··· Dataset records
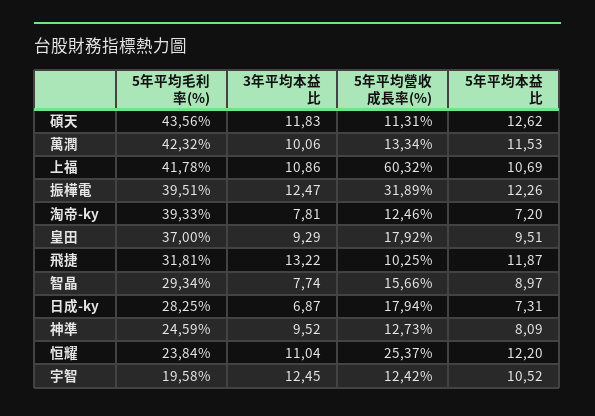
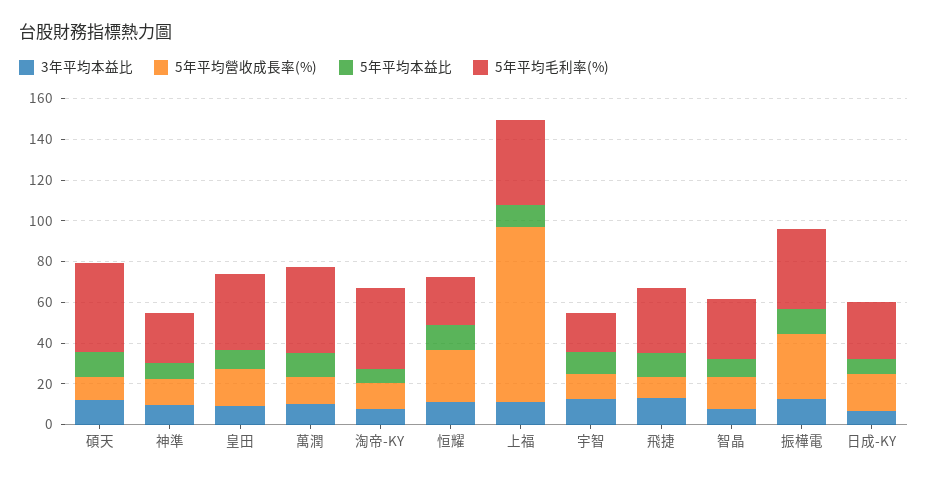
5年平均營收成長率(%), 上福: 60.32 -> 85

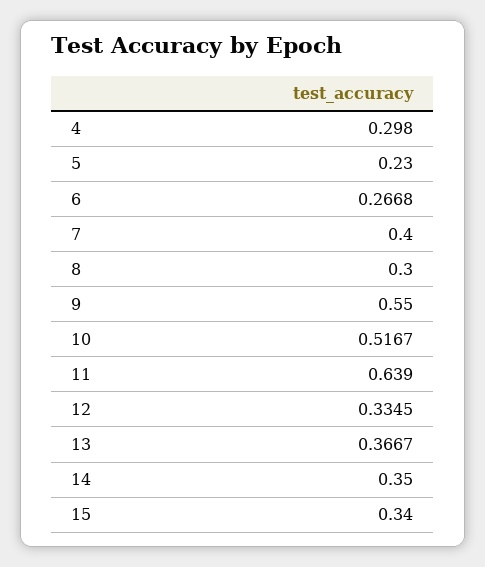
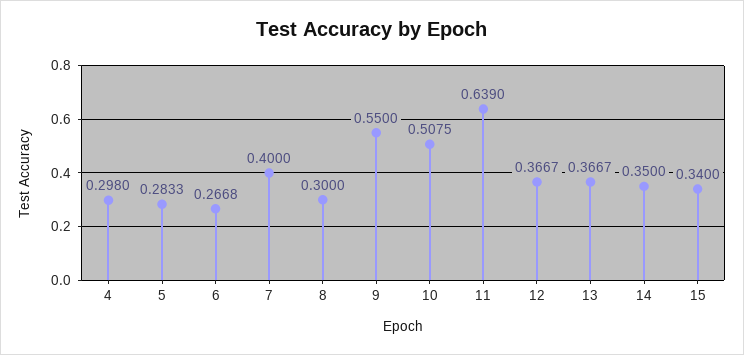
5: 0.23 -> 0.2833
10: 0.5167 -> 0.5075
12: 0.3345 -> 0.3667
······
··· Dataset records
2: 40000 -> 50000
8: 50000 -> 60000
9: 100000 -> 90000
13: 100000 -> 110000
······
··· Dataset records
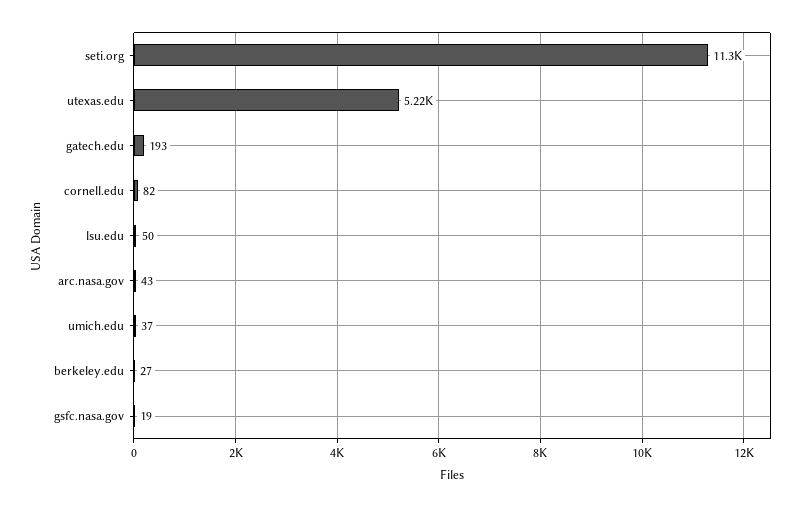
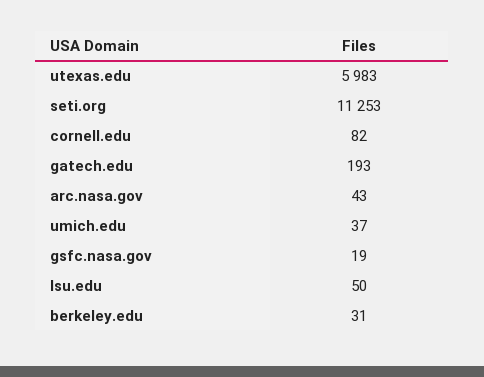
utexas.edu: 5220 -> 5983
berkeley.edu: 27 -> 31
······
Your task
Within the listing above, the stretch from the line with "5年平均營收成長率(%), 上福: 60.32 -> 85" down to the line with "12: 0.3345 -> 0.3667" is to be given again exactly, end lines included and pictures excluded.

Response for this exercise
5年平均營收成長率(%), 上福: 60.32 -> 85

5: 0.23 -> 0.2833
10: 0.5167 -> 0.5075
12: 0.3345 -> 0.3667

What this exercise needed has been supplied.